**TASK TO CARRY OUT:** This task calls for copying every line in the data below that contains the word "part".

**Dataset records:**
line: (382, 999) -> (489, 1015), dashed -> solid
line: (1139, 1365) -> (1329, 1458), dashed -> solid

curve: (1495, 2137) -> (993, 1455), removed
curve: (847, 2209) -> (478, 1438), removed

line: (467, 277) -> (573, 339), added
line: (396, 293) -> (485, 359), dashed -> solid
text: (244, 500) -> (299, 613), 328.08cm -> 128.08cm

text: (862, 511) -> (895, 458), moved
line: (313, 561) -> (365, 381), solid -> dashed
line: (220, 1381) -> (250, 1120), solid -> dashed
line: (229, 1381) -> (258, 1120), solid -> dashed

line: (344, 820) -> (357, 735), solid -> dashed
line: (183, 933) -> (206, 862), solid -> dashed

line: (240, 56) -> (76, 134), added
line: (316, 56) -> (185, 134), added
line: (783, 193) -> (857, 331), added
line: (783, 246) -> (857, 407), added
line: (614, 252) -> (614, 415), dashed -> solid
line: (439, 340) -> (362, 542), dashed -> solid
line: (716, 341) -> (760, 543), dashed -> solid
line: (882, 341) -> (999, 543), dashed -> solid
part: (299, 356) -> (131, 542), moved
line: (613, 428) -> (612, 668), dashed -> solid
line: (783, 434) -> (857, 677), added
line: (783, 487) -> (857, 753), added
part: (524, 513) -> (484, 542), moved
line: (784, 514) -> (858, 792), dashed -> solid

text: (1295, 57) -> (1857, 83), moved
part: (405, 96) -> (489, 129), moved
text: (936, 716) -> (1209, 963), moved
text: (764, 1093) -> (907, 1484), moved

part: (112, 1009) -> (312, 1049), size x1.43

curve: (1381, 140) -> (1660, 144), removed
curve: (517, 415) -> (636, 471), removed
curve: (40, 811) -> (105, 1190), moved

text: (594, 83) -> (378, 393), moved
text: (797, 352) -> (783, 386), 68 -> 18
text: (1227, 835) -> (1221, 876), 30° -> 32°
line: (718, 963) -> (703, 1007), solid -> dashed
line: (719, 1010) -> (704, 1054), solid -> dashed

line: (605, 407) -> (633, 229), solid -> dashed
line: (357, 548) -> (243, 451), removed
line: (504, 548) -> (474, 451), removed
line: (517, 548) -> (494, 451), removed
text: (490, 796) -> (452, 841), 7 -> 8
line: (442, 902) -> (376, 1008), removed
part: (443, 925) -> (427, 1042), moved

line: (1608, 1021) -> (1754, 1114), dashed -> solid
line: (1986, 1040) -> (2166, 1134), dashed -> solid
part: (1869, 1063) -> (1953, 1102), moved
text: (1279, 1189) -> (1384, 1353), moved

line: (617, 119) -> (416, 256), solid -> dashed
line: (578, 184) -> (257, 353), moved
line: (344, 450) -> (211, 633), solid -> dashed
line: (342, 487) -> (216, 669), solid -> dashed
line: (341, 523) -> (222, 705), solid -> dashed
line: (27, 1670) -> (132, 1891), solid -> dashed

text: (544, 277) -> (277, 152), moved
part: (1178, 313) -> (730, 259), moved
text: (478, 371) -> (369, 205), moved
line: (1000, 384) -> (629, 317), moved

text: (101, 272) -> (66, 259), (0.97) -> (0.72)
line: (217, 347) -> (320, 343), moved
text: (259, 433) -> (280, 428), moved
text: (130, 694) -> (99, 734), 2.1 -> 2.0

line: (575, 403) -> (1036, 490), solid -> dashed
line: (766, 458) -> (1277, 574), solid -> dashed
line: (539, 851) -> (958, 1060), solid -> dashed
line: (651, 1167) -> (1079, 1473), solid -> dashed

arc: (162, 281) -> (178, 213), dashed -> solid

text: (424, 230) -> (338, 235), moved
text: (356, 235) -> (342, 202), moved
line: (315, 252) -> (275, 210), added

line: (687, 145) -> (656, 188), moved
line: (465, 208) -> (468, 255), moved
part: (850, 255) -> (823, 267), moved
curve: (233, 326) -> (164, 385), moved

**YOUR RESPONSE:**
part: (299, 356) -> (131, 542), moved
part: (524, 513) -> (484, 542), moved
part: (405, 96) -> (489, 129), moved
part: (112, 1009) -> (312, 1049), size x1.43
part: (443, 925) -> (427, 1042), moved
part: (1869, 1063) -> (1953, 1102), moved
part: (1178, 313) -> (730, 259), moved
part: (850, 255) -> (823, 267), moved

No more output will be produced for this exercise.